Python for Bioinformatics: Unifrac analysis: introduction

Monday, February 8, 2010

Unifrac analysis: introduction

I'm going to take a few posts to explore the "Unifrac tool for comparing microbial community diversity in a phylogenetic context." UniFrac was developed by Rob Knight and Cathy Lozupone and their colleagues at the University of Colorado, and has become an important statistical apprach in microbial ecology.

The methodological papers are:

• Lozupone
2005 PMID 16332807

• Lozupone
2006 PMID 16893466

• Hamady
2010 PMID 19710709

(The last one is behind a firewall and likely to remain there, unfortunately).

Both the original version of UniFrac, and a new implementation called FastUniFrac (Hamady paper above) have web interfaces. FastUniFrac is also part of PyCogent.

The specific goal is to understand the population structure of microbial communities. In "classical" ecology, we might count how many species are present in a given environment ("lions and tigers and bears"---to quote the Tin Woodsman), and the numbers of each. In microbial ecology, the data we have are DNA sequences, typically, 16S rRNA gene sequences. Since these are homologous sequences, we can obtain additional information including the phylogenetic distances between different individuals. UniFrac makes use of phylogenetic distance in quantifying community structure.

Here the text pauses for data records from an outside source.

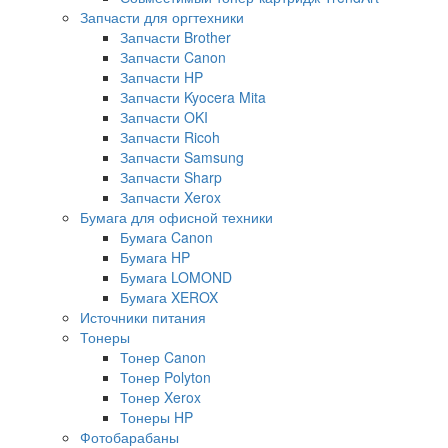
Запчасти для оргтехники
Запчасти Brother
Запчасти Canon
Запчасти HP
Запчасти Kyocera Mita
Запчасти OKI
Запчасти Ricoh
Запчасти Samsung
Запчасти Sharp
Запчасти Xerox
Бумага для офисной техники
Бумага Canon
Бумага HP
Бумага LOMOND
Бумага XEROX
Источники питания
Тонеры
Тонер Canon
Тонер Polyton
Тонер Xerox
Тонеры HP
Фотобарабаны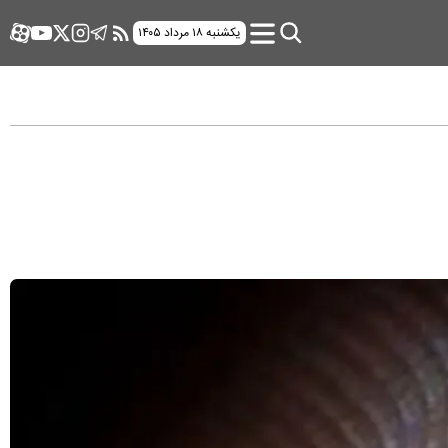
یکشنبه ۱۸ مرداد ۱۴۰۵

There is the complication of deciding when two sequences belong to the same "species" or OTU (operational taxonomic unit), which we will ignore for the moment.

Knight et al introduced the UniFrac "metric." Consider two idealized phylogenetic trees. In the first one, above left, the sequences from two environments (red and blue) are cleanly separated into monophyletic clusters. We count the amount of "unique branch length," the fraction of total branch length that leads exclusively to one or the other type of sequence, shown in either red or blue color in the figure.

In contrast, the second tree (right) has the identical structure but the environment labels have been switched for one pair of sequences. Now, a substantial fraction of branch length on the tree is not unique to one or the other label (shared branches are colored black in the figure).

The statistical significance of the UniFrac metric is determined by a resampling technique, randomizing the labels on sequences (in the same proportion as in the original sample). In a large number of replicates (say, 1000), the method counts the number of times the statistic is more extreme than for the observed tree. If this number is < 0.05, we consider the result significant.

One point that I'm pretty sure but not certain about:
• randomized samples contain the same total of blue or red sequences as in the original.

[UPDATE: an earlier version of this post had an error. The correct statement is that:
• the lengths of the terminal branches are considered when doing the calculation.]